If Pauline Oliveros coined the term "deep listening", Austrian composer / electroacoustician / sound artist Bernhard Gal definitely practices it to create his diverse, fascinating works. Take his "xuán zhuan" for singing wine glasses and bowed crotales - a hovering, humming, shimmering experience in weightless floating. A product of his visits to China, "uh-jeh-gal" for sheng, guzheng, voice and live electronics disclose themselves gradually via long electronic drones, gentle instrumental gestures of plucked, bent strings and soft vocal glissandi, all graceful and evocative. "E-musik" is entirely different - thrumming, slightly detuned guitar strings, stroked, strummed, rubbed to hypnotic effect. Interspersed throughout the 12 tracks are four pieces, two with Chinese-speaking voices and two soundscapes derived from subway recordings. Gal's sensitivity to environmental sounds, combined with his awareness of spatiality and ability to involve musicians from diverse cultural backgrounds, allows him to create music of ghostly, yet intimate, beauty.

[Glen Hall, Exclaim, Canada, 11/2010]

Gal comments:
Thanks, Glen! One small remark on the side: the two transitions which are based on soundscapes are not derived from subway recordings, but from two acoustic rooms / situations, as found in two quite special, yet undisclosed Viennese buildings / environments.
 
 

 

Bernhard Gál präsentiert "same difference"

Komponist, Installationskünstler und Musikwissenschaftler Bernhard Gál, seines Zeichens einer der vielseitigsten Klangkünstler der jüngeren Generation, präsentiert am 10. Oktober im Wiener Echoraum seine neue CD „same difference“. Hierbei handelt es sich um eine Auswahl an Kompostionen für traditionelle chinesische Instrumente sowie weiteren thematisch verwandten Werken.

Bernhard Gál ist ein vielbeschäftigter Mann. Er ist Komponist, Musikwissenschaftler, Labelbetreiber (Gromoga Records), Festivalkurator (shut up and listen!), Vereinsleiter der österreichischen Kulturinitiative „sp ce” sowie Musiker. In seiner noch jungen Karriere zeigt sich der 1971 in Wien geborene, vorwiegend transdisziplinär arbeitende Künstler für etwa 50 intermedialen Installationen und Medienkunstprojekten verantwortlich. Dass der bereits mehrfach ausgezeichnete 38-Jährige inzwischen auch international hohes Renommee geniesst, zeigen seine zahlreichen Konzerte, Ausstellungen und Klanginstallationen in Asien, Europa und Nord- und Südamerika.

In seinen elektroakustischen Arbeiten steht seit jeher die Auseinandersetzung mit dem Phänomen Klang im Mittelpunkt.

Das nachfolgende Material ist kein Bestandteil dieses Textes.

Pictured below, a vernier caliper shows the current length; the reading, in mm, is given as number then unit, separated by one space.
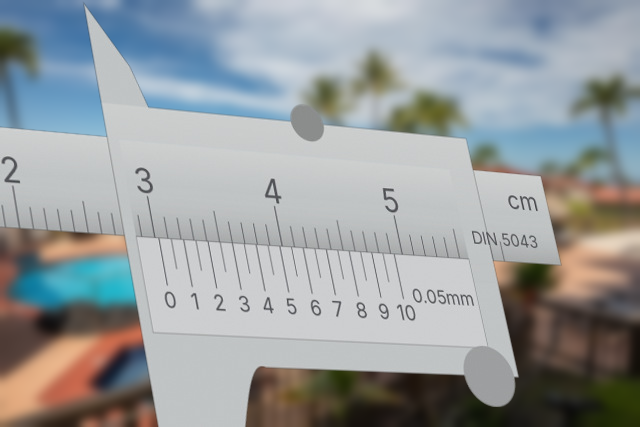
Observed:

Mit der Akribie eines Wissenschaftlers forscht der Bernhard Gál nach dessen Eigenschaften und Eigenheiten, nach Methoden Töne neu entstehen zu lassen, nach Möglichkeiten diese zu bearbeiten und zu verfremden, um sie schließlich in einem neuen interdisziplinären Kontext entstehen zu lassen.

„same difference“ geht vom herkömmlichen Schema einer Musik-CD deutlich ab. Vielmehr handelt es sich hier um ein Klangkunstwerk, welches aus fünf Einzelwerken besteht, die durch eigens komponierte „Zwischenspiele“ zu einem homogenen Ganzen zusammengeführt werden. Bernhard Gál schlüpft in seiner neuen Arbeit in die Rolle eines Brückenbauers zwischen zwei unterschiedlichen Kulturpositionen. Auf der einen Seite ostasiatische Musiktraditionen und Denkweisen, auf der anderen das europäisch geprägte Verständnis von zeitgenössischer Klangkunst und elektroakustischer Musik.

Als Basis für „same difference“ dienen vorwiegend Klänge chinesischer Instrumente, die von Bernhard Gál bearbeitet mit westlichen Avantgarde-Konzepten eine Verbindung eingehen. Herauskommen dabei höchst interessante farbenfrohe Klangmalereien, die in ihrer Form unmöglich einer bestimmten musikalischen Kategorie zuzuordnen sind, sondern vielmehr für sich alleine stehen. Es ist besonders der Gegensatz zwischen den verspielten, oft klischeebeladenen Klangfarben der fernöstlichen Instrumente und einer elektronisch generierten unterkühlten Atmosphäre, welche den Reiz dieser CD ausmacht. Ein Spagat, der in diesem Fall mehr als gelungen ist.